Scentbird And The Sweet Smell Of Direct-To-Consumer Success

Perfume can be an expensive indulgence, particularly if one’s signature scent happens to be a designer perfume.

Paying north of $300 to $500 for a few ounces is far from unheard of — and forces a fairly large commitment onto the wearer. While there are some shoppers who can afford to collect and rotate between a few high-end scents, the average perfume customer can more likely than not only afford only a single high-end signature scent.

This is the problem Scentbird took flight to solve, so to speak. Founded in 2014, the fragrance firm offers subscribers access to around 500 designer fragrances for $14.95 per month. The customer, after filling out a short form at sign-on, is then sent their scent, in a 30-day supply.

The firm was founded by technologists Mariya Nurislamova and Sergey Gusev, along with Andrei Rebrov (a rocket scientist by training) and veteran beauty marketer Rachel ten Brink. And founding was slow-going at first: the firm bootstrapped its funding for the first 10 months before picking up its first round of investor funding, $40,000 through the Entrepreneurs Roundtable Accelerator (ERA). Over the course of the next two years, Scentbird garnered an additional $5.8 million in seed funding. As of this year — four years in — Scentbird has picked up its Series A round of funding of $18.6 million in a round led by Goodwater Capital, a next-generation consumer technology firm, and joined by Y Combinator, Rainfall Ventures, FundersClub, Soma Capital, Scrum Ventures, ERA and others.

According to Nurislamova, who went on to become the firm’s CEO, the most persistent lesson of their founding years has been in the importance of timing, which really often does turn out to be everything.

“It is very important to craft the timeline carefully and stick to it,” says Nurislamova. “Pitching certain funds too early or too late in the game could backfire because they might have a preemptive deal before you get a chance to test the market or they could come in too late to be able to complete their diligence.
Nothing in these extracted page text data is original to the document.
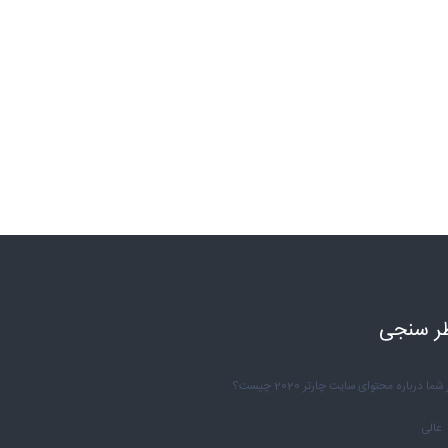
ر سنجی
شما درباره محتوای سایت چارتر 2020 چیست؟
عالی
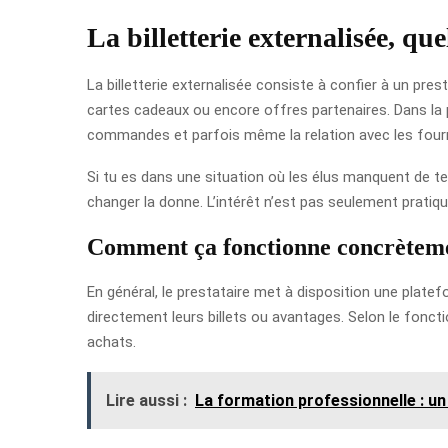
La billetterie externalisée, qu
La billetterie externalisée consiste à confier à un pres
cartes cadeaux ou encore offres partenaires. Dans la pr
commandes et parfois même la relation avec les four
Si tu es dans une situation où les élus manquent de t
changer la donne. L’intérêt n’est pas seulement pratiqu
Comment ça fonctionne concrètem
En général, le prestataire met à disposition une platefo
directement leurs billets ou avantages. Selon le foncti
achats.
Lire aussi :
La formation professionnelle : un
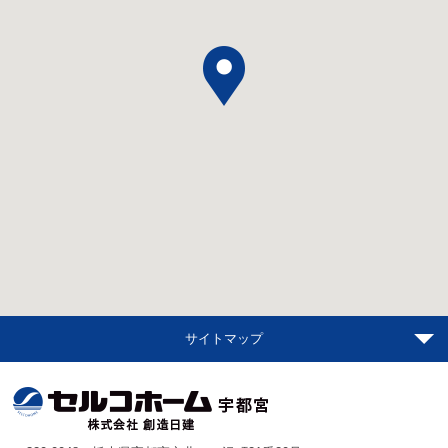
サイトマップ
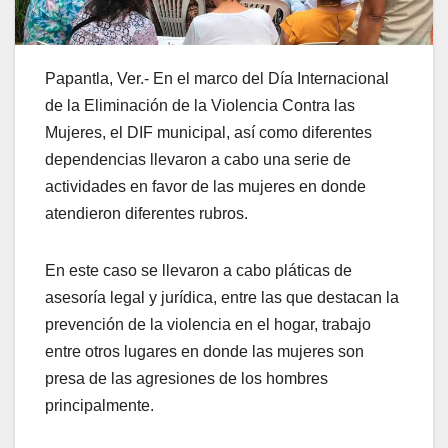
Papantla, Ver.- En el marco del Día Internacional
de la Eliminación de la Violencia Contra las
Mujeres, el DIF municipal, así como diferentes
dependencias llevaron a cabo una serie de
actividades en favor de las mujeres en donde
atendieron diferentes rubros.
En este caso se llevaron a cabo pláticas de
asesoría legal y jurídica, entre las que destacan la
prevención de la violencia en el hogar, trabajo
entre otros lugares en donde las mujeres son
presa de las agresiones de los hombres
principalmente.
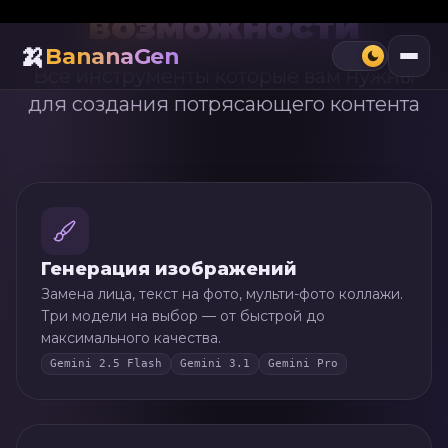
возможности
Все инструменты которые вам нужны
для создания потрясающего контента
Генерация изображений
Замена лица, текст на фото, мульти-фото коллажи.
Три модели на выбор — от быстрой до
максимального качества.
Gemini 2.5 Flash
Gemini 3.1
Gemini Pro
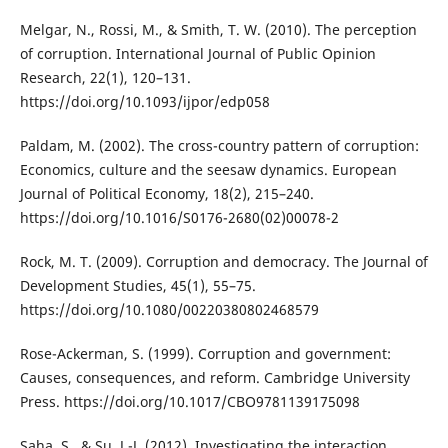
Melgar, N., Rossi, M., & Smith, T. W. (2010). The perception
of corruption. International Journal of Public Opinion
Research, 22(1), 120–131.
https://doi.org/10.1093/ijpor/edp058
Paldam, M. (2002). The cross-country pattern of corruption:
Economics, culture and the seesaw dynamics. European
Journal of Political Economy, 18(2), 215–240.
https://doi.org/10.1016/S0176-2680(02)00078-2
Rock, M. T. (2009). Corruption and democracy. The Journal of
Development Studies, 45(1), 55–75.
https://doi.org/10.1080/00220380802468579
Rose-Ackerman, S. (1999). Corruption and government:
Causes, consequences, and reform. Cambridge University
Press. https://doi.org/10.1017/CBO9781139175098
Saha, S., & Su, J.-J. (2012). Investigating the interaction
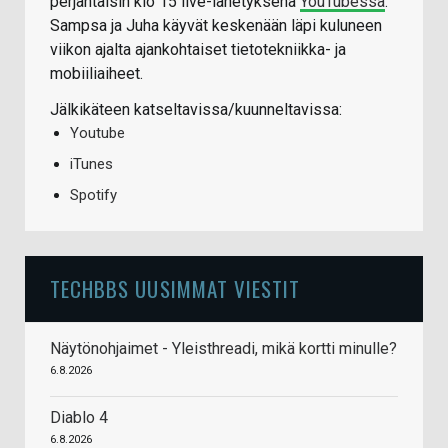
perjantaisin klo 15 live-lähetyksenä
YouTubessa
.
Sampsa ja Juha käyvät keskenään läpi kuluneen
viikon ajalta ajankohtaiset tietotekniikka- ja
mobiiliaiheet.
Jälkikäteen katseltavissa/kuunneltavissa:
Youtube
iTunes
Spotify
TECHBBS UUSIMMAT VIESTIT
Näytönohjaimet - Yleisthreadi, mikä kortti minulle?
6.8.2026
Diablo 4
6.8.2026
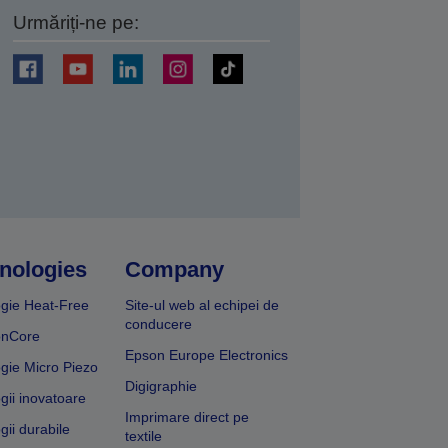
Urmăriți-ne pe:
ți
nologies
Company
gie Heat-Free
Site-ul web al echipei de
conducere
onCore
Epson Europe Electronics
gie Micro Piezo
Digigraphie
gii inovatoare
Imprimare direct pe
gii durabile
textile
Both could result in your round losing momentum.”

Focus, she noted in an interview, is also critical, as is a clear vision of what the brand is set forth to do. Scentbird is primarily a subscription service wrapped around a discover tool. The goal, according to Nurislamova is to help and “guide customers toward finding their new favorite scent online” without having to suffer through a full-bore assault on their sense of smell in a department store perfume section.

Instead, Scentbird uses the customer’s answers on the quiz taken at registration to calculate some options for the consumer to choose from. Users then pick what they like, add it to their queue and await delivery. Delays occur on occasion — perfume, unlike other cosmetic products, has the unique distinction of actually being classified as a hazardous material, which means the logistics of moving it are slightly more complex. The system works through the queue and sends a new fragrance depending on what is ranked next in the customer cart (consumers can move around their cart queue if they have particular perfumes they want sooner or later).

The packages as delivered come with a promised 120 sprays worth of perfume — what that average wearer goes through in a month.

Now with richer funding sources, however, the firm is eyeing expanding its repertoire beyond its original scents. Other players have entered the market since Scentbird’s 2014 launch — and established cosmetics forces like Sephora and Birchbox have started to encroach on Scentbird’s territory. Earlier this year the firm piloted an expansion into makeup of its own, but perhaps its more distinguishing recent play is a move to expand private-label offerings alongside a wide selection of designer perfumes.

That expansion began last year with the firm’s inclusion of goods like lip balms and hand creams under its own label. Now, new funding in hand, the brand is pushing what it is marketing as limited-time beauty capsule collections.

The first, Lush Gold, consists of  a body wash, a body oil and a lip oil — and is designed to be a limited-time offer. The capsule is designed as affordable luxury, as it claims to be  infused with 24-karat gold flakes, but is on offer for subscribers at  $14.95 for the bundle, and between $23 and $30 for those who purchase it a la carte. Scentbird noted in an interview that this is the first of two or three bath and body capsules it plans to launch per year. The firm also confirmed it will be developing and rolling out a wider supply of its own merchandise as well.

“Whatever a subscription is at its start, consumers need to continuously be inspired and delighted,” said Rachel ten Brink, co-founder and CMO  noted in an interview with Glossy.

The move toward private label, ten Brink noted, will strengthen margins, though the purpose of the move, she noted, is much broader. The goal is really retention, she noted, and “increasing the lifetime value of the customer journey.”